◆ Requirement
Scan the material for the word "PrefersLargeTitles", then return every line where it appears.

◆ The records

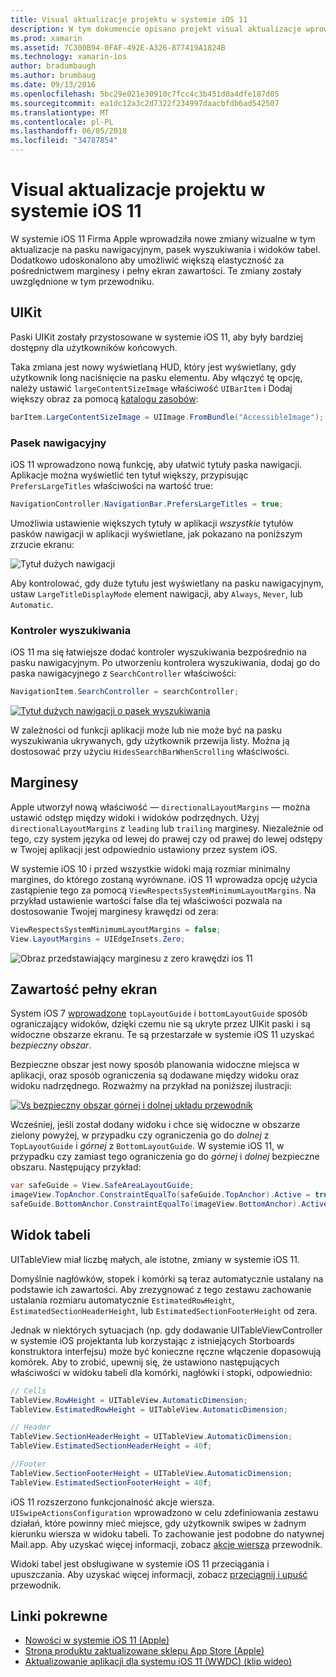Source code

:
 ```yaml
---
title: Visual aktualizacje projektu w systemie iOS 11
description: W tym dokumencie opisano projekt visual aktualizacje wprowadzone w systemie iOS 11. Go w tym artykule omówiono zmiany pasków nawigacji, wyszukiwania kontrolerów marginesy, zawartość pełnego ekranu i widoków tabel.
ms.prod: xamarin
ms.assetid: 7C300B94-0FAF-492E-A326-877419A1824B
ms.technology: xamarin-ios
author: bradumbaugh
ms.author: brumbaug
ms.date: 09/13/2016
ms.openlocfilehash: 5bc29e021e30910c7fcc4c3b451d0a4dfe187d05
ms.sourcegitcommit: ea1dc12a3c2d7322f234997daacbfdb6ad542507
ms.translationtype: MT
ms.contentlocale: pl-PL
ms.lasthandoff: 06/05/2018
ms.locfileid: "34787854"
---
```

# <a name="visual-design-updates-in-ios-11"></a>Visual aktualizacje projektu w systemie iOS 11

W systemie iOS 11 Firma Apple wprowadziła nowe zmiany wizualne w tym aktualizacje na pasku nawigacyjnym, pasek wyszukiwania i widoków tabel. Dodatkowo udoskonalono aby umożliwić większą elastyczność za pośrednictwem marginesy i pełny ekran zawartości. Te zmiany zostały uwzględnione w tym przewodniku.

## <a name="uikit"></a>UIKit

Paski UIKit zostały przystosowane w systemie iOS 11, aby były bardziej dostępny dla użytkowników końcowych.

Taka zmiana jest nowy wyświetlaną HUD, który jest wyświetlany, gdy użytkownik long naciśnięcie na pasku elementu. Aby włączyć tę opcję, należy ustawić `largeContentSizeImage` właściwość `UIBarItem` i Dodaj większy obraz za pomocą [katalogu zasobów](~/ios/app-fundamentals/images-icons/displaying-an-image.md):

```csharp
barItem.LargeContentSizeImage = UIImage.FromBundle("AccessibleImage");
```

### <a name="navigation-bar"></a>Pasek nawigacyjny
iOS 11 wprowadzono nową funkcję, aby ułatwić tytuły paska nawigacji. Aplikacje można wyświetlić ten tytuł większy, przypisując `PrefersLargeTitles` właściwości na wartość true:

```csharp
NavigationController.NavigationBar.PrefersLargeTitles = true;
```

Umożliwia ustawienie większych tytuły w aplikacji _wszystkie_ tytułów pasków nawigacji w aplikacji wyświetlane, jak pokazano na poniższym zrzucie ekranu:

![Tytuł dużych nawigacji](visual-design-images/image7.png)

Aby kontrolować, gdy duże tytułu jest wyświetlany na pasku nawigacyjnym, ustaw `LargeTitleDisplayMode` element nawigacji, aby `Always`, `Never`, lub `Automatic`.

### <a name="search-controller"></a>Kontroler wyszukiwania

iOS 11 ma się łatwiejsze dodać kontroler wyszukiwania bezpośrednio na pasku nawigacyjnym. Po utworzeniu kontrolera wyszukiwania, dodaj go do paska nawigacyjnego z `SearchController` właściwości:

```csharp
NavigationItem.SearchController = searchController;
```

[![Tytuł dużych nawigacji o pasek wyszukiwania](visual-design-images/image8-sml.png)](visual-design-images/image8-sml.png#lightbox)

W zależności od funkcji aplikacji może lub nie może być na pasku wyszukiwania ukrywanych, gdy użytkownik przewija listy. Można ją dostosować przy użyciu `HidesSearchBarWhenScrolling` właściwości.

## <a name="margins"></a>Marginesy

Apple utworzył nową właściwość — `directionalLayoutMargins` — można ustawić odstęp między widoki i widoków podrzędnych. Użyj `directionalLayoutMargins` z `leading` lub `trailing` marginesy. Niezależnie od tego, czy system języka od lewej do prawej czy od prawej do lewej odstępy w Twojej aplikacji jest odpowiednio ustawiony przez system iOS.

W systemie iOS 10 i przed wszystkie widoki mają rozmiar minimalny margines, do którego zostaną wyrównane. iOS 11 wprowadza opcję użycia zastąpienie tego za pomocą `ViewRespectsSystemMinimumLayoutMargins`. Na przykład ustawienie wartości false dla tej właściwości pozwala na dostosowanie Twojej marginesy krawędzi od zera:

```csharp
ViewRespectsSystemMinimumLayoutMargins = false;
View.LayoutMargins = UIEdgeInsets.Zero;
```
![Obraz przedstawiający marginesu z zero krawędzi ios 11](visual-design-images/image9.png)

<a name="fullscreen" />

## <a name="full-screen-content"></a>Zawartość pełny ekran

System iOS 7 [wprowadzone](~/ios/platform/introduction-to-ios7/ios7-ui.md#fullscreen) `topLayoutGuide` i `bottomLayoutGuide` sposób ograniczający widoków, dzięki czemu nie są ukryte przez UIKit paski i są widoczne obszarze ekranu. Te są przestarzałe w systemie iOS 11 uzyskać _bezpieczny obszar_.

Bezpieczne obszar jest nowy sposób planowania widoczne miejsca w aplikacji, oraz sposób ograniczenia są dodawane między widoku oraz widoku nadrzędnego. Rozważmy na przykład na poniższej ilustracji:

[![Vs bezpieczny obszar górnej i dolnej układu przewodnik](visual-design-images/image10-sml.png)](visual-design-images/image10.png#lightbox)

Wcześniej, jeśli został dodany widoku i chce się widoczne w obszarze zielony powyżej, w przypadku czy ograniczenia go do _dolnej_ z `TopLayoutGuide` i _górnej_ z `BottomLayoutGuide`. W systemie iOS 11, w przypadku czy zamiast tego ograniczenia go do _górnej_ i _dolnej_ bezpieczne obszaru. Następujący przykład:

```csharp
var safeGuide = View.SafeAreaLayoutGuide;
imageView.TopAnchor.ConstraintEqualTo(safeGuide.TopAnchor).Active = true;
safeGuide.BottomAnchor.ConstraintEqualTo(imageView.BottomAnchor).Active = true;
```

## <a name="table-view"></a>Widok tabeli

UITableView miał liczbę małych, ale istotne, zmiany w systemie iOS 11.

Domyślnie nagłówków, stopek i komórki są teraz automatycznie ustalany na podstawie ich zawartości. Aby zrezygnować z tego zestawu zachowanie ustalania rozmiaru automatycznie `EstimatedRowHeight`, `EstimatedSectionHeaderHeight`, lub `EstimatedSectionFooterHeight` od zera.

Jednak w niektórych sytuacjach (np. gdy dodawanie UITableViewController w systemie iOS projektanta lub korzystając z istniejących Storboards konstruktora interfejsu) może być konieczne ręczne włączenie dopasowują komórek. Aby to zrobić, upewnij się, że ustawiono następujących właściwości w widoku tabeli dla komórki, nagłówki i stopki, odpowiednio:

```csharp
// Cells
TableView.RowHeight = UITableView.AutomaticDimension;
TableView.EstimatedRowHeight = UITableView.AutomaticDimension;

// Header
TableView.SectionHeaderHeight = UITableView.AutomaticDimension;
TableView.EstimatedSectionHeaderHeight = 40f;

//Footer
TableView.SectionFooterHeight = UITableView.AutomaticDimension;
TableView.EstimatedSectionFooterHeight = 40f;

```

iOS 11 rozszerzono funkcjonalność akcje wiersza. `UISwipeActionsConfiguration` wprowadzono w celu zdefiniowania zestawu działań, które powinny mieć miejsce, gdy użytkownik swipes w żadnym kierunku wiersza w widoku tabeli. To zachowanie jest podobne do natywnej Mail.app. Aby uzyskać więcej informacji, zobacz [akcje wiersza](~/ios/user-interface/controls/tables/row-action.md) przewodnik.

Widoki tabel jest obsługiwane w systemie iOS 11 przeciągania i upuszczania. Aby uzyskać więcej informacji, zobacz [przeciągnij i upuść](~/ios/platform/introduction-to-ios11/drag-and-drop.md#uitableview) przewodnik.


## <a name="related-links"></a>Linki pokrewne

- [Nowości w systemie iOS 11 (Apple)](https://developer.apple.com/ios/)
- [Strona produktu zaktualizowane sklepu App Store (Apple)](https://developer.apple.com/app-store/product-page/)
- [Aktualizowanie aplikacji dla systemu iOS 11 (WWDC) (klip wideo)](https://developer.apple.com/videos/play/wwdc2017/204/)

◆ Answer to the exercise
iOS 11 wprowadzono nową funkcję, aby ułatwić tytuły paska nawigacji. Aplikacje można wyświetlić ten tytuł większy, przypisując `PrefersLargeTitles` właściwości na wartość true:
NavigationController.NavigationBar.PrefersLargeTitles = true;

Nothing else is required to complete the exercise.